🤖 AI Summary
This work addresses key challenges in infant cry classification—namely, the short-duration non-stationarity of cry signals, scarcity of labeled data, and domain shifts across infants and datasets—by proposing a multimodal fusion framework with efficient temporal modeling. The approach integrates MFCC, STFT, and fundamental frequency features through a multi-branch CNN encoder and replaces conventional LSTMs with parameter-efficient Legendre Memory Units (LMUs) to robustly capture temporal dynamics. An entropy-weighted posterior ensemble mechanism is further introduced to mitigate domain shift while preserving domain-specific knowledge. Cross-dataset evaluations on Baby2020 and Baby Crying demonstrate substantial improvements in macro F1-score, support real-time deployment, and validate effectiveness under a leakage-aware data split.
📝 Abstract
Decoding infant cry causes remains challenging for healthcare monitoring due to short nonstationary signals, limited annotations, and strong domain shifts across infants and datasets.

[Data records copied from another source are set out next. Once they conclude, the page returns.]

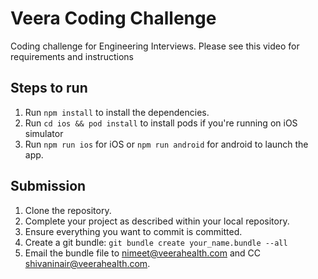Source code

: # Veera Coding Challenge

Coding challenge for Engineering Interviews. 
Please see this video for requirements and instructions

## Steps to run

1. Run `npm install` to install the dependencies.
2. Run `cd ios && pod install` to install pods if you're running on iOS simulator
3. Run `npm run ios` for iOS or `npm run android` for android to launch the app.

## Submission
1. Clone the repository.
2. Complete your project as described within your local repository.
3. Ensure everything you want to commit is committed.
4. Create a git bundle: `git bundle create your_name.bundle --all`
5. Email the bundle file to nimeet@veerahealth.com and CC shivaninair@veerahealth.com.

We propose a compact acoustic framework that fuses MFCC, STFT, and pitch features within a multi-branch CNN encoder and models temporal dynamics using an enhanced Legendre Memory Unit (LMU). Compared to LSTMs, the LMU backbone provides stable sequence modeling with substantially fewer recurrent parameters, supporting efficient deployment. To improve cross-dataset generalization, we introduce calibrated posterior ensemble fusion with entropy-gated weighting to preserve domain-specific expertise while mitigating dataset bias. Experiments on Baby2020 and Baby Crying demonstrate improved macro-F1 under cross-domain evaluation, along with leakageaware splits and real-time feasibility for on-device monitoring.